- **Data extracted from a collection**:

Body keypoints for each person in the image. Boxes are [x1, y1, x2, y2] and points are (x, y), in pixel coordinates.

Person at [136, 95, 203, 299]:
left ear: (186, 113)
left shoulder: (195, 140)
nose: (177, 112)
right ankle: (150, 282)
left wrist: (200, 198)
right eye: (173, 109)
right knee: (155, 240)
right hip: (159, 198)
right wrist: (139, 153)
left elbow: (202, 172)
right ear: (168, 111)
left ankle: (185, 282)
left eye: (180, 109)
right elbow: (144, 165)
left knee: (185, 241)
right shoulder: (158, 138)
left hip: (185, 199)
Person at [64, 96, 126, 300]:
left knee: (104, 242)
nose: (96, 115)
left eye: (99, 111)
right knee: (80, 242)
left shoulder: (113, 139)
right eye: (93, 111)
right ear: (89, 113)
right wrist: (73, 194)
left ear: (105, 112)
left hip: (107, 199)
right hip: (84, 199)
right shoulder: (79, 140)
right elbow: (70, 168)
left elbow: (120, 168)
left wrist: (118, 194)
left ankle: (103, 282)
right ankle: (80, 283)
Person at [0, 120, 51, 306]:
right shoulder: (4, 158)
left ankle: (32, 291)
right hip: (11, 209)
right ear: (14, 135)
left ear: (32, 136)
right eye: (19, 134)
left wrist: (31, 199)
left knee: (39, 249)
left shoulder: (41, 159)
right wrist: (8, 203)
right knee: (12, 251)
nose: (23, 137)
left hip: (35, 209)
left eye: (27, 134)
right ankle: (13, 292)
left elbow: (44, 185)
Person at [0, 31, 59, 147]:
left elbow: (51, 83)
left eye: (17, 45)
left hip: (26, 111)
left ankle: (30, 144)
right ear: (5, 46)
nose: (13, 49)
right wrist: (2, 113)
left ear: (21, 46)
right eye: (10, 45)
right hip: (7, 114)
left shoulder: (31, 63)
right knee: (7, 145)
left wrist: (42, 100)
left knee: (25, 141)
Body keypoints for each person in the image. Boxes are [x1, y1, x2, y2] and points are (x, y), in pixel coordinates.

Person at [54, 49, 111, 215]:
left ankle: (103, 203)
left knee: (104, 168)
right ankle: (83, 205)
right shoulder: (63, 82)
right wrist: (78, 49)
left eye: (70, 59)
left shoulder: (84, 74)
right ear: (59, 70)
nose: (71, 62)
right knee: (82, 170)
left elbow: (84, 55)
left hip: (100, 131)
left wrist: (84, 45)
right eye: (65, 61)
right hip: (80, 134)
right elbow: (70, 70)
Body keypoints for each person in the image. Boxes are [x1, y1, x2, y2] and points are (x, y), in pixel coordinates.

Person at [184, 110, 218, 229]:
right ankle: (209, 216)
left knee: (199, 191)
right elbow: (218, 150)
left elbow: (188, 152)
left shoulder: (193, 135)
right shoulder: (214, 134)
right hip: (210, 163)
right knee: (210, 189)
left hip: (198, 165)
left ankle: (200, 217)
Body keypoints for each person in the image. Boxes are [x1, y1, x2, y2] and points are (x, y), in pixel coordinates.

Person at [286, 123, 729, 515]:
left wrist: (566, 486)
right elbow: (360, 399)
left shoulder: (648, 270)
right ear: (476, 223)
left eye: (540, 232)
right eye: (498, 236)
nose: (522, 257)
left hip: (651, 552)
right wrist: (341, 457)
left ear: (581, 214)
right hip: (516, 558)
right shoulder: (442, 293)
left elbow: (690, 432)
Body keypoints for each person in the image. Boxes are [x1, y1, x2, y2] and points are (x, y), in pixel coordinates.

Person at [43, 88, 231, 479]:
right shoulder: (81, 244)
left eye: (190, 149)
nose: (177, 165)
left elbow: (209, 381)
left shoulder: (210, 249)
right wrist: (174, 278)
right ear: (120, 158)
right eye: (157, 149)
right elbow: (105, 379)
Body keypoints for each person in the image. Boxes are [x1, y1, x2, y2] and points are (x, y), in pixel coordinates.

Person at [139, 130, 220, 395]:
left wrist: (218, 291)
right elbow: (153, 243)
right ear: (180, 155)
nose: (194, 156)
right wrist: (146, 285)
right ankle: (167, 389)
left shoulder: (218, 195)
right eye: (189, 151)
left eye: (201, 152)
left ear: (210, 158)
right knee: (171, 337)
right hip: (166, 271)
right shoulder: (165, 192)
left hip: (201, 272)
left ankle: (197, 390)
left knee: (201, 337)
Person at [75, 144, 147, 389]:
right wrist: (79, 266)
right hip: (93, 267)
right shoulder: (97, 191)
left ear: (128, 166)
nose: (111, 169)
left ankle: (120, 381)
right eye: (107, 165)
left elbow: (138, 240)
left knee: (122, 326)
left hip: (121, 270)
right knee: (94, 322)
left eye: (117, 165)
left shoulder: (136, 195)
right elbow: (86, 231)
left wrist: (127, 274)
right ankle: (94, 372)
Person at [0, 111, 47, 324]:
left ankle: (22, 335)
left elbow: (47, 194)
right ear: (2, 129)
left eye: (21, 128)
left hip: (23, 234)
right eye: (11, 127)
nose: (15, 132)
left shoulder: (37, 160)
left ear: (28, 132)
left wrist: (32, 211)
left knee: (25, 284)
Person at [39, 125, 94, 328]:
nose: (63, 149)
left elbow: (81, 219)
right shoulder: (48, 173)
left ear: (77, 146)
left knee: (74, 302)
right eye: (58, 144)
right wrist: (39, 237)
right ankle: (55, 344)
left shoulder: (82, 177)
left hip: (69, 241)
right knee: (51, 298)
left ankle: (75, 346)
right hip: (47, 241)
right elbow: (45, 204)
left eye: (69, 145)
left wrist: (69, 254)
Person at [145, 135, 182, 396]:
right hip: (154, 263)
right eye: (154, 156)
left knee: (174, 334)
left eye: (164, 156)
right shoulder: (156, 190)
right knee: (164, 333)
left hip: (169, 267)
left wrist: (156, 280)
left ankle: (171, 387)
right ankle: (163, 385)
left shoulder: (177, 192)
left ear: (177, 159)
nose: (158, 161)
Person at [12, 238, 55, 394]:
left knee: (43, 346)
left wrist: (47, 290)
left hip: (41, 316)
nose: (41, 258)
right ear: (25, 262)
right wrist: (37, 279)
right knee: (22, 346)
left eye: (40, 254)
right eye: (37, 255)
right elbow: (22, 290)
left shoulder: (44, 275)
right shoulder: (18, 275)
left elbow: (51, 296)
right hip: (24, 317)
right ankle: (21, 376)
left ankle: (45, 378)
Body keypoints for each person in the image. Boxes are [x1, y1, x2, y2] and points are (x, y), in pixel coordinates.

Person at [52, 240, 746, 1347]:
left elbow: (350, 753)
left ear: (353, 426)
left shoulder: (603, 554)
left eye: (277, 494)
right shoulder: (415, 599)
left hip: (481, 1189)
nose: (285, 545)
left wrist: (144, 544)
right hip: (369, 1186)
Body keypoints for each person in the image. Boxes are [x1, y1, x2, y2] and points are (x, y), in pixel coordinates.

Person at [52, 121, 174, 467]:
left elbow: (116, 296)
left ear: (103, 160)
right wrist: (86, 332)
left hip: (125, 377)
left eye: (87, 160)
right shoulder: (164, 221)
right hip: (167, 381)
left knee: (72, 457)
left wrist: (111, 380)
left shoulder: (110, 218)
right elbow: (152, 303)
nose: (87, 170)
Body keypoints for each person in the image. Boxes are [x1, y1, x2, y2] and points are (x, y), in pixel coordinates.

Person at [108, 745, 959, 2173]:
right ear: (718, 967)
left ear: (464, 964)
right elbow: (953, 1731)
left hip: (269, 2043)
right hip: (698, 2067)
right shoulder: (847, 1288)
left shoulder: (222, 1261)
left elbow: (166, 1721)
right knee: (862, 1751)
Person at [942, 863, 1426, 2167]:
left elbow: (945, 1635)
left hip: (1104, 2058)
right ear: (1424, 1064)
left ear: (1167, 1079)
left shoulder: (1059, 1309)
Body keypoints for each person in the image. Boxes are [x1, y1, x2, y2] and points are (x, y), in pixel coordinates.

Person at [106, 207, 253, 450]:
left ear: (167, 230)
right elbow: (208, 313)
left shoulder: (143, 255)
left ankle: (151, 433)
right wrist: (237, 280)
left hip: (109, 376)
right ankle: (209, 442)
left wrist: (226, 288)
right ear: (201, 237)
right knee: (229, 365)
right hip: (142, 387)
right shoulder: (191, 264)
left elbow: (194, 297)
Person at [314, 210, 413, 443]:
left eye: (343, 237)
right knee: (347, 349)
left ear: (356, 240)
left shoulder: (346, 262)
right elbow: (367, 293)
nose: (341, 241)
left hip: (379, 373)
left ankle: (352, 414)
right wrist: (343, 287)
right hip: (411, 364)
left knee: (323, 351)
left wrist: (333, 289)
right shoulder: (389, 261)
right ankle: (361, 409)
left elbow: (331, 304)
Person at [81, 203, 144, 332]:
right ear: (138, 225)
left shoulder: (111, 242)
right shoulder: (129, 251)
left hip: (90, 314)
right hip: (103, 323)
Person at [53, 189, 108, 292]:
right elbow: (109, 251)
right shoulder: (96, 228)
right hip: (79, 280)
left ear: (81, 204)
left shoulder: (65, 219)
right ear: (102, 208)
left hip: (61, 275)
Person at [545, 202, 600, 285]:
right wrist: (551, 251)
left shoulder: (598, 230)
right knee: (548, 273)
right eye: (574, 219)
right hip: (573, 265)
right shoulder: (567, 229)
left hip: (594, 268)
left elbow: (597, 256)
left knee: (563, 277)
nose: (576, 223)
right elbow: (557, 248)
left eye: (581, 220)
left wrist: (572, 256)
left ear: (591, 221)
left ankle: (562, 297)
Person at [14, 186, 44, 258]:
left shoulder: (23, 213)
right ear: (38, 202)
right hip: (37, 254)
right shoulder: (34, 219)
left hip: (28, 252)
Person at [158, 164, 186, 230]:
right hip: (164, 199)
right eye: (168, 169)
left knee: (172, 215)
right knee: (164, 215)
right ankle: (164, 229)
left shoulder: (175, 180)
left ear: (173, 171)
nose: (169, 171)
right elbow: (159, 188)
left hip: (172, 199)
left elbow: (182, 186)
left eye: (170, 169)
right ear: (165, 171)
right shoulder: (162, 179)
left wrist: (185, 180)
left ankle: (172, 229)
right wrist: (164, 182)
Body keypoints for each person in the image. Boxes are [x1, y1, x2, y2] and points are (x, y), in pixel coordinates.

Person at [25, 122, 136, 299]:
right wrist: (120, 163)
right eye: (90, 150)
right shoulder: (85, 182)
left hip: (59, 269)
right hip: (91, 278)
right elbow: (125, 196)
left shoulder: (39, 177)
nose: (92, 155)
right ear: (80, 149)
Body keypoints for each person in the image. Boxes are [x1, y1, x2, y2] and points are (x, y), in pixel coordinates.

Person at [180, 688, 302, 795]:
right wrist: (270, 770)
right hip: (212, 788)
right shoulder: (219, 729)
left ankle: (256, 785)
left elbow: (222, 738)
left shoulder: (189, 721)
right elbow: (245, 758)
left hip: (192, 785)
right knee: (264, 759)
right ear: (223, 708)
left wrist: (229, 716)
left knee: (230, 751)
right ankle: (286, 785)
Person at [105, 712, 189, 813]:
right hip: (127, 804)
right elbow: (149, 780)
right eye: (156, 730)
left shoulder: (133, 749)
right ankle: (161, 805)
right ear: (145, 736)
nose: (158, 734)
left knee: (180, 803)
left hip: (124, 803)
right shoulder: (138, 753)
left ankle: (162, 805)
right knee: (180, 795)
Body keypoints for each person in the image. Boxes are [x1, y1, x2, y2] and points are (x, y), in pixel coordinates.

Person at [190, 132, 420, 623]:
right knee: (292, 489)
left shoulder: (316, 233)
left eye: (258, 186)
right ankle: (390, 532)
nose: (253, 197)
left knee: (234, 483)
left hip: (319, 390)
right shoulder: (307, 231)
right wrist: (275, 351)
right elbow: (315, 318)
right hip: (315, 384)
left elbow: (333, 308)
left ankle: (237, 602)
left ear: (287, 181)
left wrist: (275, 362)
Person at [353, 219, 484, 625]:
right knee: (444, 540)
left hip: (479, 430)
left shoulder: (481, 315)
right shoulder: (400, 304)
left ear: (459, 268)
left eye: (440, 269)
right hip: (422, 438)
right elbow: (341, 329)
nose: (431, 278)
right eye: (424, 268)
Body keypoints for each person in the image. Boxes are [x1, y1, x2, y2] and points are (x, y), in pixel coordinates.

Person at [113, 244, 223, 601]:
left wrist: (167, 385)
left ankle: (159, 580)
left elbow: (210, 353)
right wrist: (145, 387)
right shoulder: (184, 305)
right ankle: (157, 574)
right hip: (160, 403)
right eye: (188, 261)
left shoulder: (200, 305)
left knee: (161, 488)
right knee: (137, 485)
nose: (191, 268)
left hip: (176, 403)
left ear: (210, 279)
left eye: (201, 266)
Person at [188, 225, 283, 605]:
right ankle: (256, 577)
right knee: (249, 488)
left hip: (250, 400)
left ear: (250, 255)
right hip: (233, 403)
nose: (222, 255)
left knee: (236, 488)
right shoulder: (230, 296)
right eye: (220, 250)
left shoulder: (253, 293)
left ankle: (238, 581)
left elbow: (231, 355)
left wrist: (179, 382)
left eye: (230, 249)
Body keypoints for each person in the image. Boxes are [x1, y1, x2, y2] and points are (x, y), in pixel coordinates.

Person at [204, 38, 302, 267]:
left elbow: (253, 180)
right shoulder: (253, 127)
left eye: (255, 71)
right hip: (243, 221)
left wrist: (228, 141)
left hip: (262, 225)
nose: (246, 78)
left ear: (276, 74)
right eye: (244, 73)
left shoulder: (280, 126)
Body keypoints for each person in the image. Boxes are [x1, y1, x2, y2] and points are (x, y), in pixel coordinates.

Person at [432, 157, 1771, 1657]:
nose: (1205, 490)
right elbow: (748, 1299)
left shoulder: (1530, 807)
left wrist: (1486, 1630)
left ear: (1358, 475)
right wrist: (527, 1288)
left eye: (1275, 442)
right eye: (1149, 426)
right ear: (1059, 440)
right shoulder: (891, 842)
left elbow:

- **What needs to be done**: The answer is the run of lines above from the line containing "right elbow: (360, 399)" through the line containing "right shoulder: (442, 293)", copied exactly and alone.

- **Answer to this problem**:
right elbow: (360, 399)
left shoulder: (648, 270)
right ear: (476, 223)
left eye: (540, 232)
right eye: (498, 236)
nose: (522, 257)
left hip: (651, 552)
right wrist: (341, 457)
left ear: (581, 214)
right hip: (516, 558)
right shoulder: (442, 293)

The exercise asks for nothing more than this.